Tuesday, January 24, 2012

Lemon Poppy Seed Bundt Cake

It's gloomy here. Cold, and grey, and gloomy. It's been like this for 3 days, with rain off and on. Now, I could say I baked this cake to bring a little sunshine into this dark and dreary world, but that would be a lie. And also kind of sappy and obnoxious. Really, I baked this cake because I wanted to use my new bundt pan (thanks, Mom!). And because I wanted cake.

In my mind, a bundt cake gives you permission to eat cake at any time of the day. Piece for breakfast? Yes please. Mid-afternoon snack? Definitely. After dinner dessert? Add some vanilla ice cream and we're in business.

Plus, it's nice that I'm still baking and eating cake without having to fuss with stacking and icing a layer cake. Sometimes I'm just not in the mood, ya know?
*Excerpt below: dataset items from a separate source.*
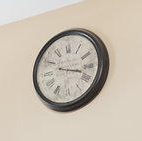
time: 3:17
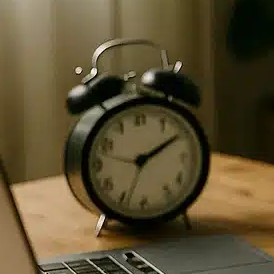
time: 2:09
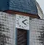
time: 4:08
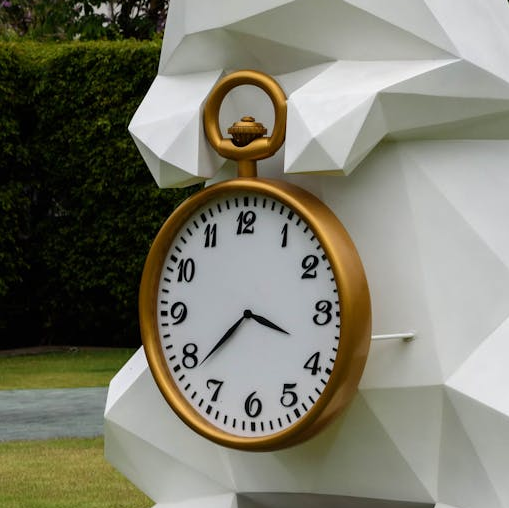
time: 3:38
Lemon Poppy Seed Bundt Cake

For the Cake
2 sticks butter
2 cups granulated sugar
Zest of 2 lemons (approx. 2 Tbsp)
3 cups all-purpose flour
1/2 tsp baking soda
1/2 tsp kosher salt
1 cup buttermilk
Juice from half a lemon (approx 2 Tbsp)
1/4 cup poppy seeds

For the Lemon Glaze
3/4 cup powdered sugar
Juice from half a lemon
Zest from half a lemon

1. Preheat oven to 325 degrees F. Grease a bundt pan and set aside.
2. In the bowl of an electric mixer with a paddle attachment, cream the butter, sugar, and lemon zest until light and fluffy.
3. In another medium bowl, whisk together the flour, baking soda, and salt.
4. Add the eggs to the butter mixture, one at a time, and continue to beat on medium speed until fully incorporated and pale in color.
5. Add the flour and buttermilk alternately, beginning and ending with the flour. Keep the mixer on low and be careful not to overbeat. It's fine to add the buttermilk before the flour completely disappears into the batter.
6. Add the lemon juice and poppy seeds and mix on low just until incorporated.
7. Pour into prepared bundt pan and bake 60-65 minutes, until the top springs back to touch and a toothpick inserted into the center of the cake comes out clean. Allow to cool in the pan for 30 minutes.
8. While the cake starts to cool, make the glaze. In a medium bowl, whisk together all ingredients. Invert the cake onto a cooling rack and pour the glaze over the still warm cake, allowing it to run down the sides and center of the cake. Allow the cake to cool completely before serving.

Recipe Notes
  • If you want a more opaque glaze, more of a traditional icing, just wait for the cake to cool completely before glazing. You can use the glaze just as is, or add more powdered sugar for a thicker icing.
  • I actually think this cake is even better the second day.
Recipe adapted from The Silver Palate Cookbook


  1. I think it's time for a care package!!!!

  2. This look so delish. I will have to try and make this soon.

  3. I think eggs might be missing from the ingredient list.